For all j and k, Constrain x[i, j, k, p] == 0 for the row i in which each person p can't appear.

Let us know how it works.

Answer 2

You're taking a pretty big swing if you are new to the trifecta of python , linear programming, and pulp , but the problem you describe is very doable...perhaps the below will get you started. It is a smaller example that should work just fine for the data you have, I just didn't type it all in.

A couple notes:

• The below is a linear program. It is "naturally integer" as coded, preventing the need to restrict the domain of the variables to integers, so it is much easier to solve. (A topic for you to research, perhaps).
• You could certainly code this up as a constraint problem as well, I'm just not as familiar. You could also code this up like a matrix as you are doing with i, j, k, but most frameworks allow more readable names for the sets.
• The teaching day M/W/F is arbitrary and not linked to anything else in the problem, so you can (externally to the problem), just pick 1/3 of the assignments per day from the solution for each course & term.
• The transition from the verbiage to the constraint formulation is most of the magic in linear programming and you'd be well suited with an introductory text if you continue along!

---

Code:

# teacher assignment

import pulp
from itertools import chain

# some data...
teach_days = {'M', 'W', 'F'}
terms = {'Spring', 'Fall'}
courses = {'Math 101', 'English 203', 'Physics 201'}
legal_asmts = { 'Bob': {'Math 101', 'Physics 201'},
                'Ann': {'Math 101', 'English 203'},
                'Tim': {'English 203'},
                'Joe': {'Physics 201'}}

# quick sanity check
assert courses == set.union(*chain(legal_asmts.values())), 'course mismatch'

# set up the problem

prob = pulp.LpProblem('teacher_assignment', pulp.LpMaximize)

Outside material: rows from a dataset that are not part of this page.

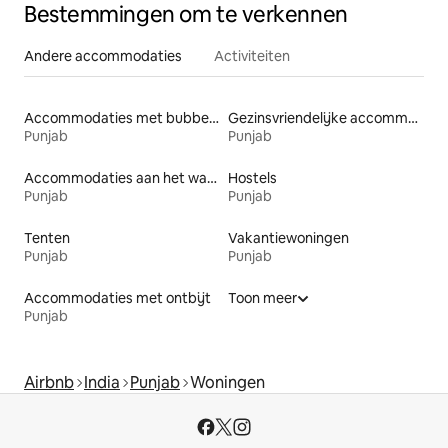
Bestemmingen om te verkennen
Andere accommodaties
Activiteiten
Accommodaties met bubbelbad
Gezinsvriendelijke accommodaties
Punjab
Punjab
Accommodaties aan het water
Hostels
Punjab
Punjab
Tenten
Vakantiewoningen
Punjab
Punjab
Accommodaties met ontbijt
Toon meer
Punjab
Airbnb
India
Punjab
Woningen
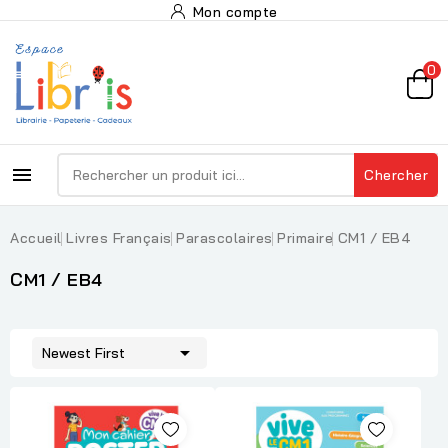
Mon compte
0

Chercher
Accueil
Livres Français
Parascolaires
Primaire
CM1 / EB4
CM1 / EB4

Newest First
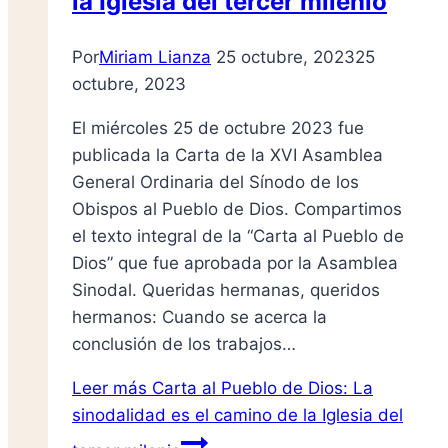
la Iglesia del tercer milenio
Por
Miriam Lianza
25 octubre, 2023
25
octubre, 2023
El miércoles 25 de octubre 2023 fue
publicada la Carta de la XVI Asamblea
General Ordinaria del Sínodo de los
Obispos al Pueblo de Dios. Compartimos
el texto integral de la “Carta al Pueblo de
Dios” que fue aprobada por la Asamblea
Sinodal. Queridas hermanas, queridos
hermanos: Cuando se acerca la
conclusión de los trabajos…
Leer más
Carta al Pueblo de Dios: La
sinodalidad es el camino de la Iglesia del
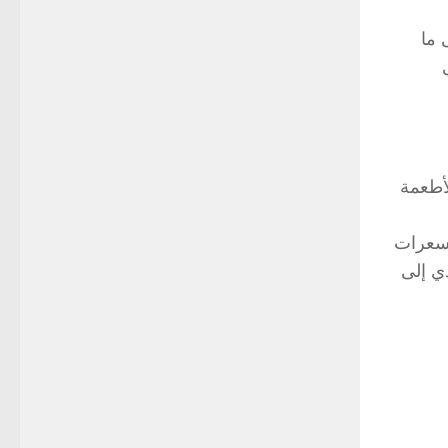
ى ما
أطعمة
لبسيطة ( مثل الأغذية السكرية ) يؤدى ألي تقليل عدد السعرات الحرارية التي تستهلكها بما يصل إلى 7 سعرات
الفرد العادي إلى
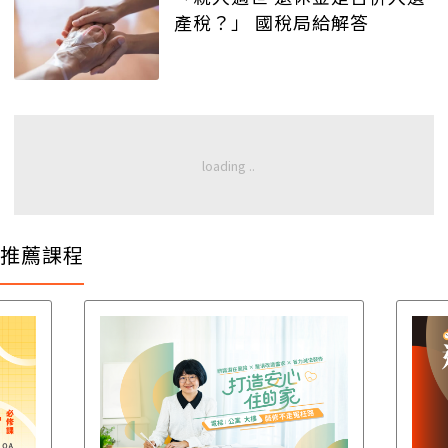
產稅？」 國稅局給解答
推薦課程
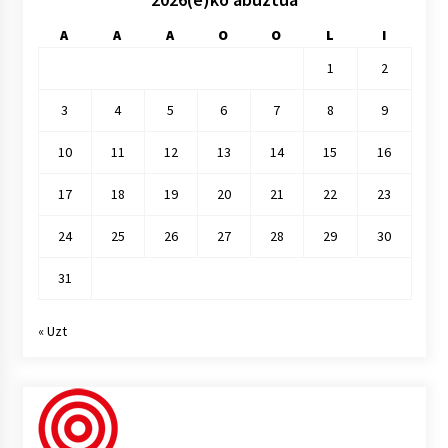
A
A
A
O
O
L
I
1
2
3
4
5
6
7
8
9
10
11
12
13
14
15
16
17
18
19
20
21
22
23
24
25
26
27
28
29
30
31
« Uzt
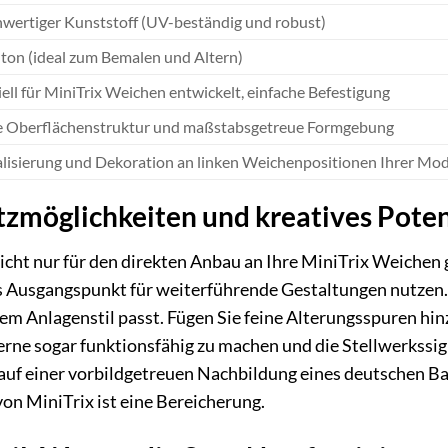
wertiger Kunststoff (UV-beständig und robust)
ton (ideal zum Bemalen und Altern)
iell für MiniTrix Weichen entwickelt, einfache Befestigung
e Oberflächenstruktur und maßstabsgetreue Formgebung
alisierung und Dekoration an linken Weichenpositionen Ihrer Mo
atzmöglichkeiten und kreatives Poten
icht nur für den direkten Anbau an Ihre MiniTrix Weichen
ls Ausgangspunkt für weiterführende Gestaltungen nutzen
rem Anlagenstil passt. Fügen Sie feine Alterungsspuren hin
erne sogar funktionsfähig zu machen und die Stellwerkssign
auf einer vorbildgetreuen Nachbildung eines deutschen B
von MiniTrix ist eine Bereicherung.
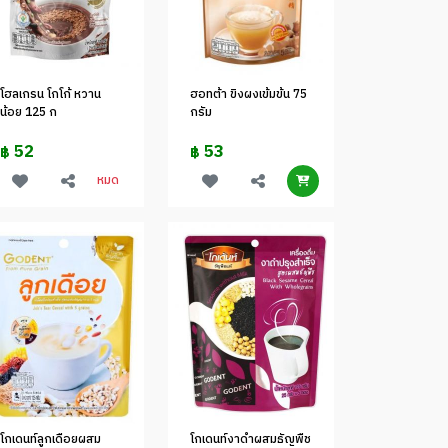
โฮลเกรน โกโก้ หวาน
ฮอทต้า ขิงผงเข้มข้น 75
น้อย 125 ก
กรัม
52
53
฿
฿
หมด
โกเดนท์ลูกเดือยผสม
โกเดนท์งาดำผสมธัญพืช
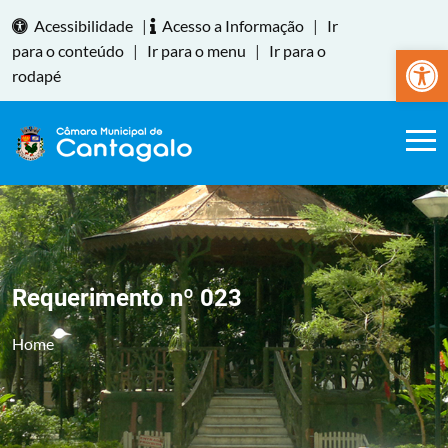
Acessibilidade
|
Acesso a Informação
|
Ir
Abrir a
para o conteúdo
|
Ir para o menu
|
Ir para o
rodapé
Requerimento nº 023
Home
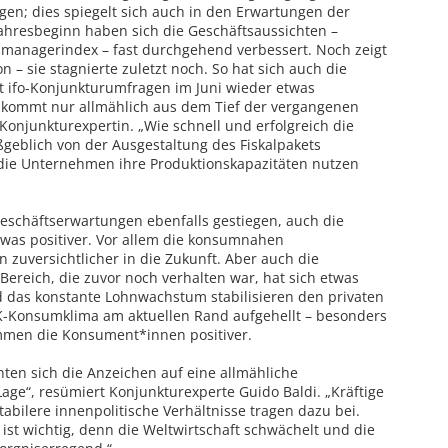
egen; dies spiegelt sich auch in den Erwartungen der
ahresbeginn haben sich die Geschäftsaussichten –
smanagerindex – fast durchgehend verbessert. Noch zeigt
on – sie stagnierte zuletzt noch. So hat sich auch die
t ifo-Konjunkturumfragen im Juni wieder etwas
e kommt nur allmählich aus dem Tief der vergangenen
Konjunkturexpertin. „Wie schnell und erfolgreich die
ßgeblich von der Ausgestaltung des Fiskalpakets
 die Unternehmen ihre Produktionskapazitäten nutzen
Geschäftserwartungen ebenfalls gestiegen, auch die
etwas positiver. Vor allem die konsumnahen
 zuversichtlicher in die Zukunft. Aber auch die
eich, die zuvor noch verhalten war, hat sich etwas
nd das konstante Lohnwachstum stabilisieren den privaten
fK-Konsumklima am aktuellen Rand aufgehellt – besonders
immen die Konsument*innen positiver.
hten sich die Anzeichen auf eine allmähliche
age“, resümiert Konjunkturexperte Guido Baldi. „Kräftige
tabilere innenpolitische Verhältnisse tragen dazu bei.
ist wichtig, denn die Weltwirtschaft schwächelt und die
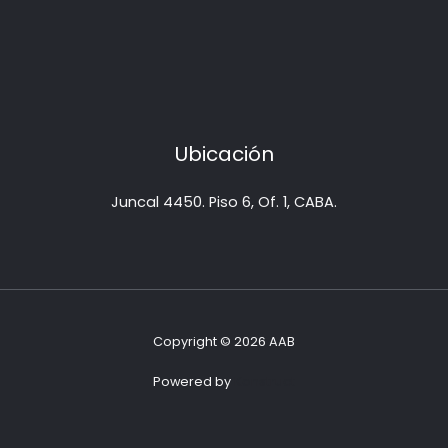
Ubicación
Juncal 4450. Piso 6, Of. 1, CABA.
Copyright © 2026 AAB
Powered by
Konstruct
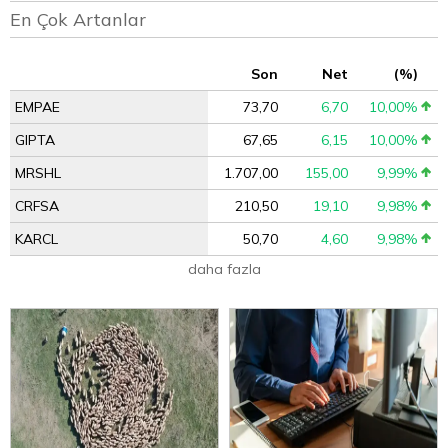
En Çok Artanlar
Son
Net
(%)
EMPAE
73,70
6,70
10,00%
GIPTA
67,65
6,15
10,00%
MRSHL
1.707,00
155,00
9,99%
CRFSA
210,50
19,10
9,98%
KARCL
50,70
4,60
9,98%
daha fazla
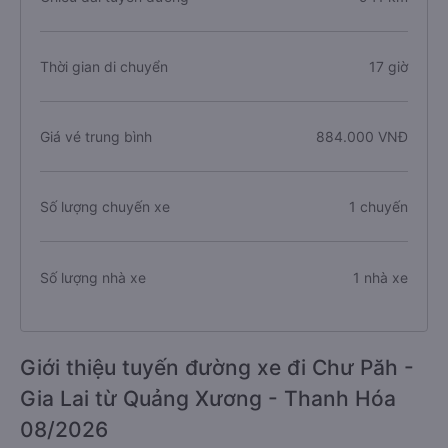
Thời gian di chuyển
17 giờ
Giá vé trung bình
884.000 VNĐ
Số lượng chuyến xe
1 chuyến
Số lượng nhà xe
1 nhà xe
Giới thiệu tuyến đường xe đi Chư Păh -
Gia Lai từ Quảng Xương - Thanh Hóa
08/2026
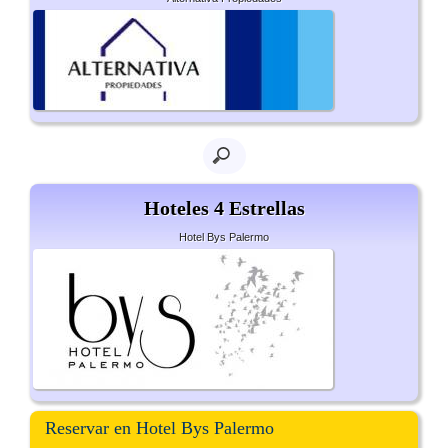
Hoteles 4 Estrellas
Hotel Bys Palermo
Reservar en Hotel Bys Palermo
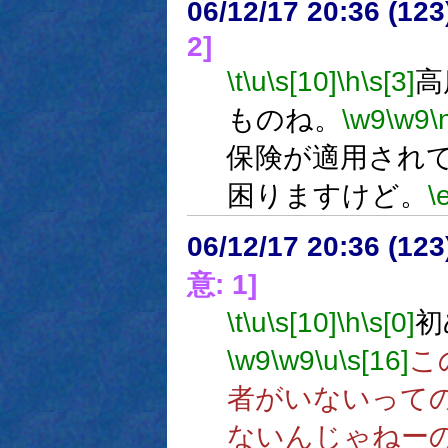
06/12/17 20:36 (
2]
\t
\u
\s[10]
\h
\s[3]
高
ものね。
\w9
\w9
\
保険が適用され
困りますけど。
\
06/12/17 20:36 (
意: 1]
\t
\u
\s[10]
\h
\s[0]
初
\w9
\w9
\u
\s[16]
こ
者がいないって
ないんじゃねー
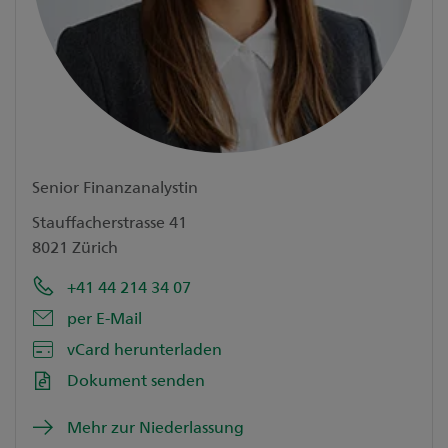
Senior Finanzanalystin
Stauffacherstrasse 41
8021 Zürich
+41 44 214 34 07
per E-Mail
vCard herunterladen
Dokument senden
Mehr zur Niederlassung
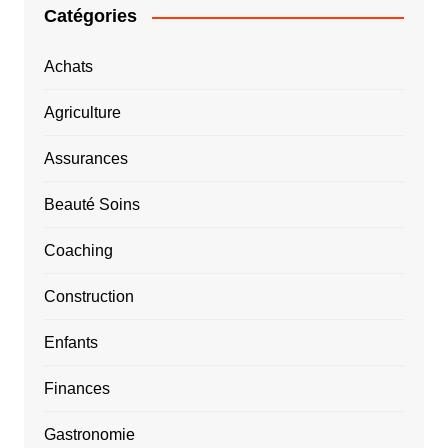
Catégories
Achats
Agriculture
Assurances
Beauté Soins
Coaching
Construction
Enfants
Finances
Gastronomie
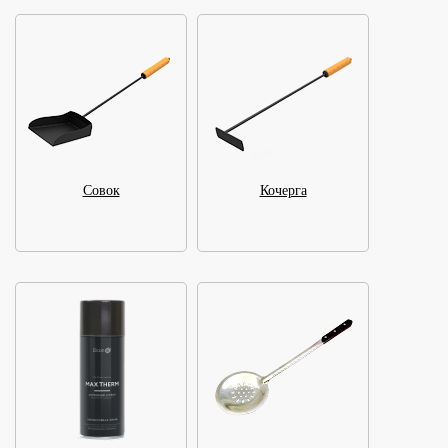
Совок
Кочерга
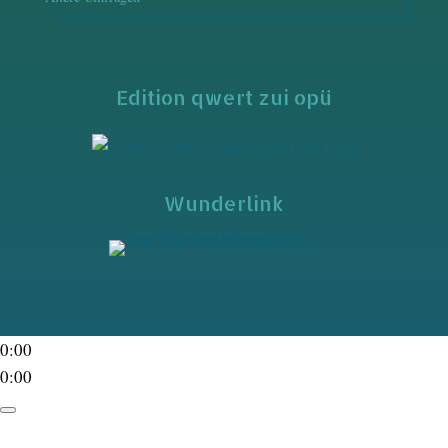
Edition qwert zui opü
Wunderlink
0:00
0:00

# make a 3-tuple index of the term, class, teacher
idx = [(term, course, teacher) for term in terms for course in courses for teacher in legal_asmts.keys()]

assn = pulp.LpVariable.dicts('assign', idx, cat=pulp.LpContinuous, lowBound=0)

# OBJECTIVE:  teach as many courses as possible within constraints...
prob += pulp.lpSum(assn)

# CONSTRAINTS
# teach each class no more than once per term
for term in terms:
    for course in courses:
        prob += pulp.lpSum(assn[term, course, teacher] for teacher in legal_asmts.keys()) <= 1

# each teacher no more than 1 course per term
for term in terms:
    for teacher in legal_asmts.keys():
        prob += pulp.lpSum(assn[term, course, teacher] for course in courses) <= 1

# each teacher can only teach within legal assmts, and if legal, only teach it once
for teacher in legal_asmts.keys():
    for course in courses:
        if course in legal_asmts.get(teacher):
            prob += pulp.lpSum(assn[term, course, teacher] for term in terms) <= 1
        else:  # it is not legal assignment
            prob += pulp.lpSum(assn[term, course, teacher] for term in terms) <= 0


prob.solve()

#print(prob)

# Inspect results...
for i in idx:
    if assn[i].varValue:  # will be true if value is non-zero
        print(i, assn[i].varValue)

Output:

Coin0008I MODEL read with 0 errors
Option for timeMode changed from cpu to elapsed
Presolve 16 (-10) rows, 12 (-12) columns and 32 (-40) elements
Perturbing problem by 0.001% of 1 - largest nonzero change 0.00010234913 ( 0.010234913%) - largest zero change 0
0  Obj -0 Dual inf 11.99913 (12)
10  Obj 5.9995988
Optimal - objective value 6
After Postsolve, objective 6, infeasibilities - dual 0 (0), primal 0 (0)
Optimal objective 6 - 10 iterations time 0.002, Presolve 0.00
Option for printingOptions changed from normal to all
Total time (CPU seconds):       0.00   (Wallclock seconds):       0.00

('Spring', 'Math 101', 'Bob') 1.0
('Spring', 'Physics 201', 'Joe') 1.0
('Spring', 'English 203', 'Ann') 1.0
('Fall', 'Math 101', 'Ann') 1.0
('Fall', 'Physics 201', 'Bob') 1.0
('Fall', 'English 203', 'Tim') 1.0